Statistical analyses
Statistical analyses were performed using IBM SPSS version 28.0. (IBM Corp: Armonk, NY, US). The two groups were compared using either the t-test or χ2 test for continuous and categorical variables, respectively. Unless otherwise stated, continuous variables are presented as means ± standard deviations (SD). Variables with skewed distributions are presented as medians with quartiles (Q1/Q3). Categorical characteristics are presented as absolute numbers and proportions (%). For comparison between the three groups with EF more than or equal to 50% (EF≥50%), EF less than 50% (EF<50%), and AF, group differences in continuous variables were tested using one-way analysis of variance (ANOVA) with Bonferroni post-hoc tests.

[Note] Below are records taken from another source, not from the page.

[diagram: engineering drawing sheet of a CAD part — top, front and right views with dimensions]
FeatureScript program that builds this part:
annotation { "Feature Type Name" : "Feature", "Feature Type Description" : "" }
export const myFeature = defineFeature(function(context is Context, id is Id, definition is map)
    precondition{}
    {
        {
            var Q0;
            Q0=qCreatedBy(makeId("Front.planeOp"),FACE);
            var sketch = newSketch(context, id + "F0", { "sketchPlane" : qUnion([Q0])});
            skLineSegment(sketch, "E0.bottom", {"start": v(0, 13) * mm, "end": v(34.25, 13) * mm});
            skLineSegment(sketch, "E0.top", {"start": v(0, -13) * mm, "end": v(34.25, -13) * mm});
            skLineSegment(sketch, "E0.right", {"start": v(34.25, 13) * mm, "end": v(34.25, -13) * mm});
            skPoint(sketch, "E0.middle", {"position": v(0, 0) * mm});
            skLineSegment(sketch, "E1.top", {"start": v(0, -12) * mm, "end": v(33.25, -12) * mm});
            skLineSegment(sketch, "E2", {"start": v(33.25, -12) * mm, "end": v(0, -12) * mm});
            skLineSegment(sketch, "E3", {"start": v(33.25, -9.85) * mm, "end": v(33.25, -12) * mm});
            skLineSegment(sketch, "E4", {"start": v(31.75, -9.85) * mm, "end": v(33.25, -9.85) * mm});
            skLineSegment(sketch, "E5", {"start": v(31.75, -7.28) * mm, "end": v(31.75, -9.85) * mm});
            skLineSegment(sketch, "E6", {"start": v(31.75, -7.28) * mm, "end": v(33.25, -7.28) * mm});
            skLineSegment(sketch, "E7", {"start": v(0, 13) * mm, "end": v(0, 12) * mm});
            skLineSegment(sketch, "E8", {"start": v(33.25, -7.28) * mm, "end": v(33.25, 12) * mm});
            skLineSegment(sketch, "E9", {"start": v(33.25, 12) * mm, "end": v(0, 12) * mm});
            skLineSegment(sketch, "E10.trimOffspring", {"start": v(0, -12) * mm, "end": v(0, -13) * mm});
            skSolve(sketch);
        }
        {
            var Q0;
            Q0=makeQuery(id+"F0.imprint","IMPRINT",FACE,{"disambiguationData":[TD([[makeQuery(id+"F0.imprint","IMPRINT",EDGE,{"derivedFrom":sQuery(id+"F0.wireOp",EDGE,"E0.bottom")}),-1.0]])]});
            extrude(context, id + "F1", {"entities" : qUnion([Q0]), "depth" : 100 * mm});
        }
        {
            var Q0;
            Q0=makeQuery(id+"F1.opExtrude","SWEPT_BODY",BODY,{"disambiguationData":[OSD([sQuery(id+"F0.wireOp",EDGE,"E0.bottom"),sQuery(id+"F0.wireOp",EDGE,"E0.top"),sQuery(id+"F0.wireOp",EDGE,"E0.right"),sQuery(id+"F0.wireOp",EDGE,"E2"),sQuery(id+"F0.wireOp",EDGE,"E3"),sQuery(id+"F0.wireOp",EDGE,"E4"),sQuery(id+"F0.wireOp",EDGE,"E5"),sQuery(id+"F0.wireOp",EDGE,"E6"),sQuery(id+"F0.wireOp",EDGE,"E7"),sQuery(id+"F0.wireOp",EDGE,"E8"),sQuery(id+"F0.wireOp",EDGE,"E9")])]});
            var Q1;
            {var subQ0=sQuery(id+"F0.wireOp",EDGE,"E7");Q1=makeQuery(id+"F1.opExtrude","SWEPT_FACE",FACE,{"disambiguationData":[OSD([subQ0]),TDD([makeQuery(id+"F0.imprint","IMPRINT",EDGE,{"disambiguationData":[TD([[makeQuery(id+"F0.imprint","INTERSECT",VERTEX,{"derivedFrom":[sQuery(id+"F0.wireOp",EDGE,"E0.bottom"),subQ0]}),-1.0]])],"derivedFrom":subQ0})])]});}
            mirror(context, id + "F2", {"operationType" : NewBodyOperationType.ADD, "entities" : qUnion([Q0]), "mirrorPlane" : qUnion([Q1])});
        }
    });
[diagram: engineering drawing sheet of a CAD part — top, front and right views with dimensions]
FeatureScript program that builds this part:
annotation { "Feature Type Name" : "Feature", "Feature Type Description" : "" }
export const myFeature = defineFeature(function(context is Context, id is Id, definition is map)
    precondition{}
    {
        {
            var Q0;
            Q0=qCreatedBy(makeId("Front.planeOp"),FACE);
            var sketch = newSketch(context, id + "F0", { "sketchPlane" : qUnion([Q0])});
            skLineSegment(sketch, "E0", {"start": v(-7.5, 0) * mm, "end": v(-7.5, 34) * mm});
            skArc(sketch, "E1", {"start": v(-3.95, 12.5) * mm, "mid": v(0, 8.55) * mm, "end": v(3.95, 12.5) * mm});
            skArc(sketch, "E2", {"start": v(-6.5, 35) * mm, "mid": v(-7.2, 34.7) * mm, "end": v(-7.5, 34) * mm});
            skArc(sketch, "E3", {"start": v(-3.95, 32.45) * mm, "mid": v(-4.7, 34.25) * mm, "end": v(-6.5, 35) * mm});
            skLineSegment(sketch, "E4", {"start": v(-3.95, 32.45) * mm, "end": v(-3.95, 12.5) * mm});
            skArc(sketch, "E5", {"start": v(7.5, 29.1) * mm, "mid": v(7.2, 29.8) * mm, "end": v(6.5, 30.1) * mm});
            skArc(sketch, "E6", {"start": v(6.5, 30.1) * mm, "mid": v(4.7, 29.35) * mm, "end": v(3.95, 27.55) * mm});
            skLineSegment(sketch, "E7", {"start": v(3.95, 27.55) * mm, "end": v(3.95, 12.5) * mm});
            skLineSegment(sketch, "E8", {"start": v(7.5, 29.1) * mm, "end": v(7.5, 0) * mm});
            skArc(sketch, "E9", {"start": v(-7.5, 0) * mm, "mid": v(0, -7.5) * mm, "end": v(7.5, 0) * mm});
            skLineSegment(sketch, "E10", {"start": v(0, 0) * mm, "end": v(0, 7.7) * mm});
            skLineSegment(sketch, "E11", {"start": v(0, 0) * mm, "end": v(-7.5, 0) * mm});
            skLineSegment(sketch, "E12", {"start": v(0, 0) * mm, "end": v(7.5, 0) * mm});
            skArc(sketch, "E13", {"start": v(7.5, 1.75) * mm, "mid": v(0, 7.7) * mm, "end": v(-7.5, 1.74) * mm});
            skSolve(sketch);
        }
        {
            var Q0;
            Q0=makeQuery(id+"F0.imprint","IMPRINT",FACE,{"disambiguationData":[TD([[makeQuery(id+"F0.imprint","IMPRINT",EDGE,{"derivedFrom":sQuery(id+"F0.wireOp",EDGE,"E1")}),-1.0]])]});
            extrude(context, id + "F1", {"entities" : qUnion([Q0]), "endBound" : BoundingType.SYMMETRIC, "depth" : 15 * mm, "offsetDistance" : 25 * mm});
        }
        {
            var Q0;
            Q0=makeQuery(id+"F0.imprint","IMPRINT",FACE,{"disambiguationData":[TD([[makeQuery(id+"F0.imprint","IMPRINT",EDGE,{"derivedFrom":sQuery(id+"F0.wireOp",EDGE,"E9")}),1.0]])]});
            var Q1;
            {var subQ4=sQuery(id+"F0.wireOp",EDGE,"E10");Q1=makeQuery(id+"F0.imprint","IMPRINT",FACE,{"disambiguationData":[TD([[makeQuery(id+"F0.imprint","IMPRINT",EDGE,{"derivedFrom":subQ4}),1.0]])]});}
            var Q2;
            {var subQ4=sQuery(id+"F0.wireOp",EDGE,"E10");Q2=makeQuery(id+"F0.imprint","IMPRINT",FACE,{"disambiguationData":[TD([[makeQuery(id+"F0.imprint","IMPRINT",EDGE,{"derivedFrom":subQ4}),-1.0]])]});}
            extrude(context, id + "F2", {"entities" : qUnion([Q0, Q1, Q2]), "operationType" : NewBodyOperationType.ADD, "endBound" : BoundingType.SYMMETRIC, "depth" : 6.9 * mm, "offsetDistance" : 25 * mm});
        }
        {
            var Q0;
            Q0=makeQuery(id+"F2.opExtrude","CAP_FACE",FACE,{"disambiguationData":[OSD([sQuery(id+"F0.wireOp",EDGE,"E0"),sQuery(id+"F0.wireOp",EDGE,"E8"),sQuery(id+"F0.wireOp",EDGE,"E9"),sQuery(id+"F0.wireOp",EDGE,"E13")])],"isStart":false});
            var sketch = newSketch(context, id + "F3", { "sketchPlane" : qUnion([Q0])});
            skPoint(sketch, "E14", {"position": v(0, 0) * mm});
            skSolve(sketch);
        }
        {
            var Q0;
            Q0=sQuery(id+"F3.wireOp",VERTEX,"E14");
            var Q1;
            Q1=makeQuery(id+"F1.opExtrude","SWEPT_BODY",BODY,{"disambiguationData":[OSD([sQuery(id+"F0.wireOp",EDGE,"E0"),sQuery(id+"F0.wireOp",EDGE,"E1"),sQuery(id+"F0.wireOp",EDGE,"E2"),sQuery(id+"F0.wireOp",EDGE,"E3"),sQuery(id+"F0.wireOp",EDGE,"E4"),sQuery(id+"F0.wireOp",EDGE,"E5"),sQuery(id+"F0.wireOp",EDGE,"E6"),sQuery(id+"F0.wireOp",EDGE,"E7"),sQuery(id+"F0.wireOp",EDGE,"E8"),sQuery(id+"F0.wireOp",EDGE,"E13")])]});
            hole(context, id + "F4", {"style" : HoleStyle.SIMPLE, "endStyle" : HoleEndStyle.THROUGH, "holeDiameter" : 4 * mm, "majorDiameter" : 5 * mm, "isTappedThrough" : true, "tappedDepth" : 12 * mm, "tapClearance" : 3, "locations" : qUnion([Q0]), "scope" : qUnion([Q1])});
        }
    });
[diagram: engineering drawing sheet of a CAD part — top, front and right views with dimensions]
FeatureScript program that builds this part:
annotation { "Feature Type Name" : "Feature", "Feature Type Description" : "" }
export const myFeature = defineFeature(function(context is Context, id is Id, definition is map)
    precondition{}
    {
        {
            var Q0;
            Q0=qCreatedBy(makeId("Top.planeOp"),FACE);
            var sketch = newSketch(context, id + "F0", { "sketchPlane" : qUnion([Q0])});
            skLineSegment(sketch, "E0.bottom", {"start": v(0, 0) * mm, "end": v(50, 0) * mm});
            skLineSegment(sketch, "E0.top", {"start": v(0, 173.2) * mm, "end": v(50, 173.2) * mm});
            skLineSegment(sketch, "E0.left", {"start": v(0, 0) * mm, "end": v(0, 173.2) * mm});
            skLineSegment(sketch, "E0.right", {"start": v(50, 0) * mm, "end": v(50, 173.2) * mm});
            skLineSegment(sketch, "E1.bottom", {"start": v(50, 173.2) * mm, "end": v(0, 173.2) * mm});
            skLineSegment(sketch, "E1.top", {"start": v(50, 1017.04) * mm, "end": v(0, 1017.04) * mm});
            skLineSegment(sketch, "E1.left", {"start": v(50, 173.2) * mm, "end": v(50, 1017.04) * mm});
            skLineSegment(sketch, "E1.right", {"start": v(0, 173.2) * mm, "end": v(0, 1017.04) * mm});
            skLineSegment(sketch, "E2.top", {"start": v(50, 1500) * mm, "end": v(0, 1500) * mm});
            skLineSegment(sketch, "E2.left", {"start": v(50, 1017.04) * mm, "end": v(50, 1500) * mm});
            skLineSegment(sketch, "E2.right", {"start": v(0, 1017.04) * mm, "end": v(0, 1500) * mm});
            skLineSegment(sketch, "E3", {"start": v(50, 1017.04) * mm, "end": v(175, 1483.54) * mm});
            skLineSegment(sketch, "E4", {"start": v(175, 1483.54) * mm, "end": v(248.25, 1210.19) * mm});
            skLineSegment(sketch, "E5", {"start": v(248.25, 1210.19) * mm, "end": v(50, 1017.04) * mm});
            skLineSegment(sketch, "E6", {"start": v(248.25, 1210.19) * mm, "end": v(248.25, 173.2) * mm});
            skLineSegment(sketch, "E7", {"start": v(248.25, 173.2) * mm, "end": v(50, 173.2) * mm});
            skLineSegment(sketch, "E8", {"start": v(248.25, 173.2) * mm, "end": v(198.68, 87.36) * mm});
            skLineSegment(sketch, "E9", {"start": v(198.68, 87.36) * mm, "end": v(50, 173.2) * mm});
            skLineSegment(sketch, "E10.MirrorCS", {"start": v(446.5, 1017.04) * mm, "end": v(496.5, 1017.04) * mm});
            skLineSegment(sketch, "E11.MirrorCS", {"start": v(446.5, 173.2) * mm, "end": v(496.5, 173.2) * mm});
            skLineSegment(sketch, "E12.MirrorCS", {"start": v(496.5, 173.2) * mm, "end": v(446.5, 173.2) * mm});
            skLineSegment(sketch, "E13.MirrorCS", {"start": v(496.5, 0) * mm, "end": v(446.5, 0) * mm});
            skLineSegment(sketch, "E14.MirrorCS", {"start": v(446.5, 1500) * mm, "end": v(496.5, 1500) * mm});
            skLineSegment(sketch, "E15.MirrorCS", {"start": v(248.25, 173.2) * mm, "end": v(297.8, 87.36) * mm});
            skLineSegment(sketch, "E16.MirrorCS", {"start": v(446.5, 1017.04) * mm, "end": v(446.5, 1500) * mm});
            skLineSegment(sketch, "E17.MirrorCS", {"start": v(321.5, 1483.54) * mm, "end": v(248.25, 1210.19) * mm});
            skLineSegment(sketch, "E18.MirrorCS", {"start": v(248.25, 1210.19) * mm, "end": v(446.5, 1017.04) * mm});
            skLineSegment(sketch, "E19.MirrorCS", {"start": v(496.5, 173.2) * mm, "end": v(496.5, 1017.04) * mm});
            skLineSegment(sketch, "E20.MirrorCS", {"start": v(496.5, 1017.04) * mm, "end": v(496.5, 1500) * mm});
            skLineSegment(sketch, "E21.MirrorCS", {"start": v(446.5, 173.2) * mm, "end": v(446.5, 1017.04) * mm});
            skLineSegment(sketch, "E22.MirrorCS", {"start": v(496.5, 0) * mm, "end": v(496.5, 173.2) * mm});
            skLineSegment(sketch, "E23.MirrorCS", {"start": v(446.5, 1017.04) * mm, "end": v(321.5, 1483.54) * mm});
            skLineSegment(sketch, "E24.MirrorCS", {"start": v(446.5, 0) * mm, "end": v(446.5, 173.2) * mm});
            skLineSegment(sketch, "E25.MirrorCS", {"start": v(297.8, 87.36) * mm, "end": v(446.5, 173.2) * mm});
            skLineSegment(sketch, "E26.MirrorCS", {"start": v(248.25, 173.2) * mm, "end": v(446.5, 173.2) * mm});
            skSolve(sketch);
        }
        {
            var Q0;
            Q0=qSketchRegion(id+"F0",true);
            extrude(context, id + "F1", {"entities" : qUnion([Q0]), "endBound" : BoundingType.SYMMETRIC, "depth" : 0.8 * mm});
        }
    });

For the independent and dependent correlations of echocardiographic indices with the presence of elevated NT-proBNP levels, univariate and multivariate logistic regression analyses were performed. Variables with a p-value of less than or equal to 0.20 in the univariate analysis were selected and tested by forward and backward multivariate logistic regression analysis. For final inclusion in the multiple regression model, a p-value of less than or equal to 0.05 was considered statistically significant. Independent predictors of the multivariate analysis were combined as weighted predictors and a receiver operating characteristic (ROC) curve analysis was performed.
Intra- and interobserver variability
For intra-and inter-observer variability in atrial S/SR measurements, the same observer repeatedly analyzed 45 randomly selected echocardiographic records. The same data was reanalyzed by a second experienced observer. Intra- and inter-observer values were calculated as intraclass correlations and 95% confidence intervals (CIs).